While it’s natural to want to buy chemicals to spray to kill bed bugs (like you would do with ants or other insects that infest your home), sprays unfortunately don’t work that well with bed bugs. You tend to have to use a ton of spray and it has to be directly on them. If you do have a large infestation you’re dealing with, then something like this Eco Defense bed bug spray might help. But don’t let buying just a spray lull you into a false sense of security. Bed bug sprays will not kill bed bug eggs, so you’ll have new bed bugs hatching all the time unless you kill them using a dry steamer.
If you want to find out more about the various methods of killing bed bugs, then read our How to Get Rid of Bed Bugs page.
I hope this post helped you understand what are bed bugs as well as provided you with some ideas on how to make sure you don’t get them ever.
Bed bugs are most definitely not a myth. While they are not dangerous, they are annoying and can prevent you from getting good sleep for a long time if you have an infestation.
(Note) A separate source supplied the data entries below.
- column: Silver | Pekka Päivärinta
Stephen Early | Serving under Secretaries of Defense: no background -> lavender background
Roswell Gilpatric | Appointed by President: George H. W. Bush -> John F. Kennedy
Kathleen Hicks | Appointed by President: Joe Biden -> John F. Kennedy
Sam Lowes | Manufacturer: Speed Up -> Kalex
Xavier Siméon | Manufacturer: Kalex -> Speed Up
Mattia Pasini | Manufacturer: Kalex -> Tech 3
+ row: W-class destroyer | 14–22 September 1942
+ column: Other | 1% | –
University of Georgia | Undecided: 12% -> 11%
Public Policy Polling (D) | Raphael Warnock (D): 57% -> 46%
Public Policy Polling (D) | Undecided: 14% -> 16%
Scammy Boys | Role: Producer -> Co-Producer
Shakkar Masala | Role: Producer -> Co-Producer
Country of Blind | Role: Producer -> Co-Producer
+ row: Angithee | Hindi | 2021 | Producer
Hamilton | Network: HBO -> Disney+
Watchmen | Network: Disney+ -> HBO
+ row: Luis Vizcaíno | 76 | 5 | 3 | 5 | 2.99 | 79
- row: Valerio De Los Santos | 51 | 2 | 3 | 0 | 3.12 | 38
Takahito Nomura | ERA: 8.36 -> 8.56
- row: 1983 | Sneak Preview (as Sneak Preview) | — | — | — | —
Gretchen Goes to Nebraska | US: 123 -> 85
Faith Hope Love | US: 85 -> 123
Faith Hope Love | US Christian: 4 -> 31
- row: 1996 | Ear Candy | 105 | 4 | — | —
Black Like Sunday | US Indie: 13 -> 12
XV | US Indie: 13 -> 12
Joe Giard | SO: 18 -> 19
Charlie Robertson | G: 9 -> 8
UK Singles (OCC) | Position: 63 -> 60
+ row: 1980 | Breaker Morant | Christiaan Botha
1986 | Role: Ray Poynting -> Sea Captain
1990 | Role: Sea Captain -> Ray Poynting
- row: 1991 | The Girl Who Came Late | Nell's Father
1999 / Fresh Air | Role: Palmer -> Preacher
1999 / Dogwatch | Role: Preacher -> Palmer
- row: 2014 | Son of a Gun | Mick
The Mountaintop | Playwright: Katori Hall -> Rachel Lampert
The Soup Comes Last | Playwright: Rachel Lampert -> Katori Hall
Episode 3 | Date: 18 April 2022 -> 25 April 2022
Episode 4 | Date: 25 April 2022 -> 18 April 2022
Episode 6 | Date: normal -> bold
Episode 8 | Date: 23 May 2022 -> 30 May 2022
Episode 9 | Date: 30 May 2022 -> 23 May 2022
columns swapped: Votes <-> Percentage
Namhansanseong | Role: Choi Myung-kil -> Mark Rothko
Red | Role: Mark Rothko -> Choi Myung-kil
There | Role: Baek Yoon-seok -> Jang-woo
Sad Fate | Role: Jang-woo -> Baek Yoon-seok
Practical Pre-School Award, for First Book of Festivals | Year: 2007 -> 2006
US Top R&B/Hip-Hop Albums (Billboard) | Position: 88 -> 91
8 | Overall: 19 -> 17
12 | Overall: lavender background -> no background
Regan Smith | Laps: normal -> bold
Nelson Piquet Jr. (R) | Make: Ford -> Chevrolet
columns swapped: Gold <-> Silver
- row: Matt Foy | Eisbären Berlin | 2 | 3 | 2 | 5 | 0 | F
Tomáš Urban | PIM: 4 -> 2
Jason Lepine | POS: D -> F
So, do what you can to prevent them from entering your home, and if you do ever suspect you have bed bugs, act quickly to determine whether you actually have bed bugs or not and then take swift action to kill both the bed bugs and any eggs they laid.
Most people that act quickly are able to get rid of the few bed bugs that they brought into their homes and stop an infestation from taking place.